What small business owners need to know about 2018 open enrollment

Open enrollment to purchase health insurance plans for 2018 through the Affordable Care Act (ACA) individual marketplaces has started and there are some important changes for small business owners to note this year. If you’re a self-employed entrepreneur or have employees who need coverage through Healthcare.gov, check out these key facts about this year’s open enrollment below.

Most critically, the enrollment period through the federal marketplace is shorter this year, running from November 1 through December 15. This is just half the time of last year’s open enrollment. Eight states and the District of Columbia have extended open enrollment beyond December 15, including California, Colorado, Connecticut, Massachusetts, Minnesota, New York, Rhode Island and Washington (you can find your state’s deadline here). The shorter enrollment period means it’s critical that you check out your options and enroll as soon as possible.

You might also notice less assistance in enrolling than in previous years, as the budget for ACA “navigators,” unbiased groups that help people enroll on the exchanges, has been severely cut. But the good news is that there are still many fantastic resources out there, including our website healthcoverageguide.org, as well as helpful explainers on 2018 enrollment from organizations like Get America Covered, the Commonwealth Fund and the American Hospital Association. You can also find local resources to help you enroll through this tool on Healthcare.gov.

It’s also extremely important to understand that, while there has been much media coverage of rising premiums, it’s very likely costs will remain stable for most enrollees. In fact, 84% of enrollees in the exchanges qualify for premium tax credits (individuals with incomes under $48,240 and families of four with incomes under $98,400). These premium tax credits mean that 8 out of 10 enrollees will be able to find a plan for less than $75 a month or less.

Despite the confusion surrounding the ACA following this past summer’s repeal and replace efforts, the law has not been repealed and Americans are still required to have health insurance coverage. And since the healthcare law remains intact, ACA-compliant plans still offer important benefits. This means insurers cannot deny coverage to patients with pre-existing conditions or drop someone when they get sick, there are no lifetime caps on coverage, and plans must offer preventive care and other essential health benefits (EHBs) like maternity care, prescription drugs, mental health and other important benefits. Access to the premium tax credits is another benefit to purchasing coverage through the ACA marketplaces.

For small businesses using the federal Small Business Health Options Program (SHOP) to purchase insurance, there are also proposed changes to the program that could affect 2018 coverage. While SHOP enrollment is year-round and not limited to the open enrollment deadline of December 15, these proposed changes will affect plans that go into effect starting January 1, 2018 or later. After November 15, small businesses will no longer be able to shop online for a group plan through Healthcare.gov.
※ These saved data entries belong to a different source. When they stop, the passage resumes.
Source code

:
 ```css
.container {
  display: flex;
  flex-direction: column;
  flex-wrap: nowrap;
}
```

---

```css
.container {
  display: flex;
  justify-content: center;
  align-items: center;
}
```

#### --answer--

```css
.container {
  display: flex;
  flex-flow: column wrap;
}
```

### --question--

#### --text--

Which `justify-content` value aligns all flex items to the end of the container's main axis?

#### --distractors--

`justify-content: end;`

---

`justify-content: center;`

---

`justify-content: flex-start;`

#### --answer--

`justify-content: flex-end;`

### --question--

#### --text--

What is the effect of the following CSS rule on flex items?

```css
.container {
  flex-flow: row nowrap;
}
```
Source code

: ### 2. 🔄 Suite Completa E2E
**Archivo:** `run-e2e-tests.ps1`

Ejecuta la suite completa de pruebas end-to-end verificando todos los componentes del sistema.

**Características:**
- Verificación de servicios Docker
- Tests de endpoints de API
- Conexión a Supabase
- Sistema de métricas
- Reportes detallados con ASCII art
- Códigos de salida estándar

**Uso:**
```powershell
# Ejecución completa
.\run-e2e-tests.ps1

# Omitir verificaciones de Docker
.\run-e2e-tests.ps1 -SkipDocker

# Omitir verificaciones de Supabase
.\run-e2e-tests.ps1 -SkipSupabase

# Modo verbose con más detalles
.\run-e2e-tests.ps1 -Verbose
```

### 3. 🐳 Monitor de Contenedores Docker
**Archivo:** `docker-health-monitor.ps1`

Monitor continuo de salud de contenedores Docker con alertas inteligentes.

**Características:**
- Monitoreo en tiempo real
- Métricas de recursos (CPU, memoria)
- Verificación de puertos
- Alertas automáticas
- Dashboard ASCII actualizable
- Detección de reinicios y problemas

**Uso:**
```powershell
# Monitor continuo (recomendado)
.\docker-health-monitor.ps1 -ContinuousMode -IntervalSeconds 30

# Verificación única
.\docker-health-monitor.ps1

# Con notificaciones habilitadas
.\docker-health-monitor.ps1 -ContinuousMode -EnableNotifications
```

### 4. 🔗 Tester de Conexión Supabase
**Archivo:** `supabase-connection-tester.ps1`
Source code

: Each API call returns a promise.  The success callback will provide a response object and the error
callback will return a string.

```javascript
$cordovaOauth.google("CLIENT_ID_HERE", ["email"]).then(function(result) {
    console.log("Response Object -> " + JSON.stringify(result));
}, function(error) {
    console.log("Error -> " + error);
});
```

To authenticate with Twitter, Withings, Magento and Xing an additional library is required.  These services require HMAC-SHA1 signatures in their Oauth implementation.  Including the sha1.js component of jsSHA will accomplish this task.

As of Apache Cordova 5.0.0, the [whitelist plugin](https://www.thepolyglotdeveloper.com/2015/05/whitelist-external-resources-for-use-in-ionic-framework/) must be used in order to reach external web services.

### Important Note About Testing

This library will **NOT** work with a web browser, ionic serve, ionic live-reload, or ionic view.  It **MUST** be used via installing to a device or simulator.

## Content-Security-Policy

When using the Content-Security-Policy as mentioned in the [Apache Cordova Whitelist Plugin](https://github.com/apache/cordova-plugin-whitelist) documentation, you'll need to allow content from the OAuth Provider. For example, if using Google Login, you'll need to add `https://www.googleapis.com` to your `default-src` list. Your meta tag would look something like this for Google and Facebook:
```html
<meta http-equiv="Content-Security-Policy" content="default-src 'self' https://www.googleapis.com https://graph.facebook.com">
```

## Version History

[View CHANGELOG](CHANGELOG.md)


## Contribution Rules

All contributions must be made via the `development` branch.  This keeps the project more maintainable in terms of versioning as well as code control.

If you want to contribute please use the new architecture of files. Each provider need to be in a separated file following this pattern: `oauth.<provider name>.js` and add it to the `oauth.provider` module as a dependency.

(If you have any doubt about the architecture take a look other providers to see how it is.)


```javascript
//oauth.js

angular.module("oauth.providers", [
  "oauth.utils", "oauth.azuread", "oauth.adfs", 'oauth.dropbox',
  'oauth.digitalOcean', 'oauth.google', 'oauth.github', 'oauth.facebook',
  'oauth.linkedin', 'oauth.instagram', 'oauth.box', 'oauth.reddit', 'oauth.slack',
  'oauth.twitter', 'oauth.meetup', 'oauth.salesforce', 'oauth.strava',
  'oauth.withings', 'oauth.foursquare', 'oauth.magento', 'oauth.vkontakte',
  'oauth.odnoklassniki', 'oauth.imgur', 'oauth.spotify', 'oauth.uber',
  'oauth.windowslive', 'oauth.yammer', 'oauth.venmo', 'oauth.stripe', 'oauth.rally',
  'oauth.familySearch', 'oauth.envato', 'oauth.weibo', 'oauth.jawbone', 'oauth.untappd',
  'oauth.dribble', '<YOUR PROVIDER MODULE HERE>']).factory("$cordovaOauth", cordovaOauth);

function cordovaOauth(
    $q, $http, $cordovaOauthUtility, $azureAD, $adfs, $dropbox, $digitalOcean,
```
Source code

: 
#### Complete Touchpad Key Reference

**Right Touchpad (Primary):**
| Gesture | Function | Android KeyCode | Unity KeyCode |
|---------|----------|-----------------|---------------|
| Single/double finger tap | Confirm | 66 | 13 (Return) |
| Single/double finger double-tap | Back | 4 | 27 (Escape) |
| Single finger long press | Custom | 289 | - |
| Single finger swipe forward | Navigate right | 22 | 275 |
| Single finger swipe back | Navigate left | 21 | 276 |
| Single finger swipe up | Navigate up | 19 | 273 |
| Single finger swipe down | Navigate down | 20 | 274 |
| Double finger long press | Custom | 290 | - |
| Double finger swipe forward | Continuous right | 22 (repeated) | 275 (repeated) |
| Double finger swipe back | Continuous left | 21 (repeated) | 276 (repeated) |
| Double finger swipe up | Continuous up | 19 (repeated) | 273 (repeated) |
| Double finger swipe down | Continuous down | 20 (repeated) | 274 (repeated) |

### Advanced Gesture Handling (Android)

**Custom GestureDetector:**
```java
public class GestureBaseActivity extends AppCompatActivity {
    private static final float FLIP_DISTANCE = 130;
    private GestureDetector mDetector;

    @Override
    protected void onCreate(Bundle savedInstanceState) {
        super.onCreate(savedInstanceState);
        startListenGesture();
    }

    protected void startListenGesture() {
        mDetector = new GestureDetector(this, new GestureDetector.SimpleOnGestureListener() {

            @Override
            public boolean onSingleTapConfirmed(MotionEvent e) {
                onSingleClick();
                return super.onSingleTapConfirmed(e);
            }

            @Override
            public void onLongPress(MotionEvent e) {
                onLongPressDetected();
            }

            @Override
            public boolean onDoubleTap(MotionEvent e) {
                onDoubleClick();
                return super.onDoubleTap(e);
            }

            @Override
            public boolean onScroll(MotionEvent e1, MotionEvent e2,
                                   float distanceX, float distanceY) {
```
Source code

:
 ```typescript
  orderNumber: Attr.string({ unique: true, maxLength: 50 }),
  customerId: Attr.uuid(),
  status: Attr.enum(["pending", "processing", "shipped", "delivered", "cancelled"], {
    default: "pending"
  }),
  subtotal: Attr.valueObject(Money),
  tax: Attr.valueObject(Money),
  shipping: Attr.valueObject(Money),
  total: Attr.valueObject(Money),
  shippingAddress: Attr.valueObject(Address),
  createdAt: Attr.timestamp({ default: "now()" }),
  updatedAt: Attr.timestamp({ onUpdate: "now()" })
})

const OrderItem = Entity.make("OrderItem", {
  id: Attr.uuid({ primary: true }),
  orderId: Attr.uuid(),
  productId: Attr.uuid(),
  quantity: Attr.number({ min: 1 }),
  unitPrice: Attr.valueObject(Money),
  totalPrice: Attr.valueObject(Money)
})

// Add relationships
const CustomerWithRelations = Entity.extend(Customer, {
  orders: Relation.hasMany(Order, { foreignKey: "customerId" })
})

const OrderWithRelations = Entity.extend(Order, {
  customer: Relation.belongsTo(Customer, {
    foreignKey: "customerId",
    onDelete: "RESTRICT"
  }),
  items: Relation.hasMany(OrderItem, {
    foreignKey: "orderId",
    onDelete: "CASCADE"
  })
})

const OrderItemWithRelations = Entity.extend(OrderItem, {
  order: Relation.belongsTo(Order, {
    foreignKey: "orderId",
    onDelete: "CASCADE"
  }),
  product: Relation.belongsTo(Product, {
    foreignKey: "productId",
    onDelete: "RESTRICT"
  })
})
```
They can still use the site to compare plans and verify eligibility for tax credits, but will then need to work with a broker or agent or purchase directly through a carrier. You can read more about the changes to SHOP enrollment here.

It’s important that small business owners and self-employed individuals educate themselves and explore their options early. The ACA is still the law of the land, and coverage will still be affordable for most enrollees this year. Don’t wait to ensure you, your family and your employees are covered in 2018!